● WHAT YOU SHOULD DO: Copy down every line of text in the data below word for word, and leave any picture out of your answer.

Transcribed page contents
......
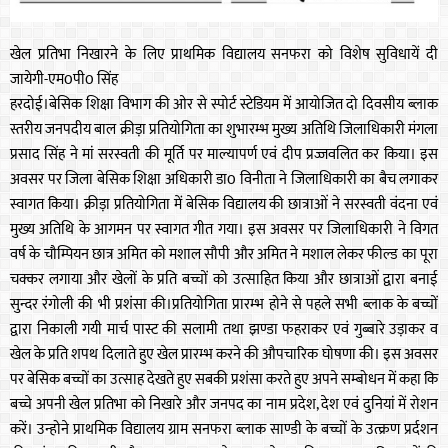
खेल प्रतिभा निखारने के लिए प्राथमिक विद्यालय सनफरा को विशेष सुविधायें दी
जायेगी-एम0पी0 सिंह
हरदोई।बेसिक शिक्षा विभाग की ओर से स्पोर्ट स्टेडियम में आयोजित दो दिवसीय ब्लाक
स्तरीय जनपदीय बाल क्रीड़ा प्रतियोगिता का शुभारम्भ मुख्य अतिथि जिलाधिकारी मंगला
प्रसाद सिंह ने मां सरस्वती की मूर्ति पर माल्यापर्ण एवं दीप प्रज्जवलित कर किया। इस
अवसर पर जिला बेसिक शिक्षा अधिकारी डा0 विनीता ने जिलाधिकारी का बैच लगाकर
स्वागत किया। क्रीड़ा प्रतियोगिता में बेसिक विद्यालय की छात्राओं ने सरस्वती वंदना एवं
मुख्य अतिथि के आगमन पर स्वागत गीत गया। इस अवसर पर जिलाधिकारी ने विगत
वर्ष के चौम्पियन छात्र अमित को मशाल सौपी और अमित ने मशाल लेकर फील्ड का पूरा
चक्कर लगाया और खेलों के प्रति बच्चों को उत्साहित किया और छात्राओं द्वारा बनाई
सुन्दर रंगोली की भी प्रशंसा की।प्रतियोगिता प्रारम्भ होने से पहले सभी ब्लाक के बच्चों
द्वारा निकाली गयी मार्च पास्ट की सलामी तथा झण्डा फहराकर एवं गुब्बारे उड़ाकर व
खेल के प्रति शपथ दिलाते हुए खेल प्रारम्भ करने की औपचारिक घोषणा की। इस अवसर
पर बेसिक बच्चों का उत्साह देखते हुए सबकी प्रशंसा करते हुए अपने सम्बोधन में कहा कि
बच्चे अपनी खेल प्रतिभा को निखारे और जनपद का नाम प्रदेश, देश एवं दुनियां में रोशन
करें। उन्होने प्राथमिक विद्यालय ग्राम सनफरा ब्लाक साण्डी के बच्चों के उत्क्रण प्रर्दशन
......
● OUTPUT:
खेल प्रतिभा निखारने के लिए प्राथमिक विद्यालय सनफरा को विशेष सुविधायें दी
जायेगी-एम0पी0 सिंह
हरदोई।बेसिक शिक्षा विभाग की ओर से स्पोर्ट स्टेडियम में आयोजित दो दिवसीय ब्लाक
स्तरीय जनपदीय बाल क्रीड़ा प्रतियोगिता का शुभारम्भ मुख्य अतिथि जिलाधिकारी मंगला
प्रसाद सिंह ने मां सरस्वती की मूर्ति पर माल्यापर्ण एवं दीप प्रज्जवलित कर किया। इस
अवसर पर जिला बेसिक शिक्षा अधिकारी डा0 विनीता ने जिलाधिकारी का बैच लगाकर
स्वागत किया। क्रीड़ा प्रतियोगिता में बेसिक विद्यालय की छात्राओं ने सरस्वती वंदना एवं
मुख्य अतिथि के आगमन पर स्वागत गीत गया। इस अवसर पर जिलाधिकारी ने विगत
वर्ष के चौम्पियन छात्र अमित को मशाल सौपी और अमित ने मशाल लेकर फील्ड का पूरा
चक्कर लगाया और खेलों के प्रति बच्चों को उत्साहित किया और छात्राओं द्वारा बनाई
सुन्दर रंगोली की भी प्रशंसा की।प्रतियोगिता प्रारम्भ होने से पहले सभी ब्लाक के बच्चों
द्वारा निकाली गयी मार्च पास्ट की सलामी तथा झण्डा फहराकर एवं गुब्बारे उड़ाकर व
खेल के प्रति शपथ दिलाते हुए खेल प्रारम्भ करने की औपचारिक घोषणा की। इस अवसर
पर बेसिक बच्चों का उत्साह देखते हुए सबकी प्रशंसा करते हुए अपने सम्बोधन में कहा कि
बच्चे अपनी खेल प्रतिभा को निखारे और जनपद का नाम प्रदेश, देश एवं दुनियां में रोशन
करें। उन्होने प्राथमिक विद्यालय ग्राम सनफरा ब्लाक साण्डी के बच्चों के उत्क्रण प्रर्दशन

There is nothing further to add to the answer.